Sergio nodded meekly.

-O-

“I…am not entirely certain what I ought think about this,” Isadoro said as he entered the kitchens to find Sergio and Luciano in lab coats and aprons, Stella Vega sitting cross-legged on the counter with a cookie in her mouth, curls perfectly coiffed, and a dusting of flour on her nose. The entire room was covered in flour, sugar, blueprints for cooking implements, three yellow notebooks filled with Stella’s neat cursive, and a copious amount of jam spilling out of glass jars with neat “STREXY CORPER BAKING CO” labels. “Was there not a rule regarding the forbidding of scientific endeavors where consumables are being prepared?” 

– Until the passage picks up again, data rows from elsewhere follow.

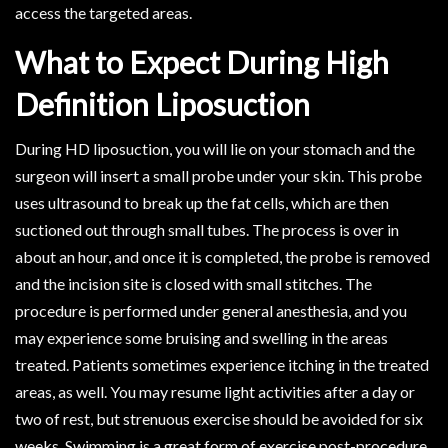
access the targeted areas.
What to Expect During High
Definition Liposuction
During HD liposuction, you will lie on your stomach and the
surgeon will insert a small probe under your skin. This probe
uses ultrasound to break up the fat cells, which are then
suctioned out through small tubes. The process is over in
about an hour, and once it is completed, the probe is removed
and the incision site is closed with small stitches. The
procedure is performed under general anesthesia, and you
may experience some bruising and swelling in the areas
treated. Patients sometimes experience itching in the treated
areas, as well. You may resume light activities after a day or
two of rest, but strenuous exercise should be avoided for six
weeks. Swimming is a great form of exercise post-procedure.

“We’re baking,” Luciano said, holding up a bowl of batter. His braid was half-undone, his glasses smudged with cookie dough, and he looked ghostly with the layer of flour covering his skin and hair. 

Stella nodded and pulled the cookie out of her mouth, chewing the bite she had and grinning. “I’m Strexy Corper!” she chirped. “Let’s bake some happy, come on!”

“You’re creepy,” Isadoro said flatly. 

“How was it?” Sergio asked Stella.

She tapped her chin thoughtfully. “Needs more sweetness. It’s too spicy.”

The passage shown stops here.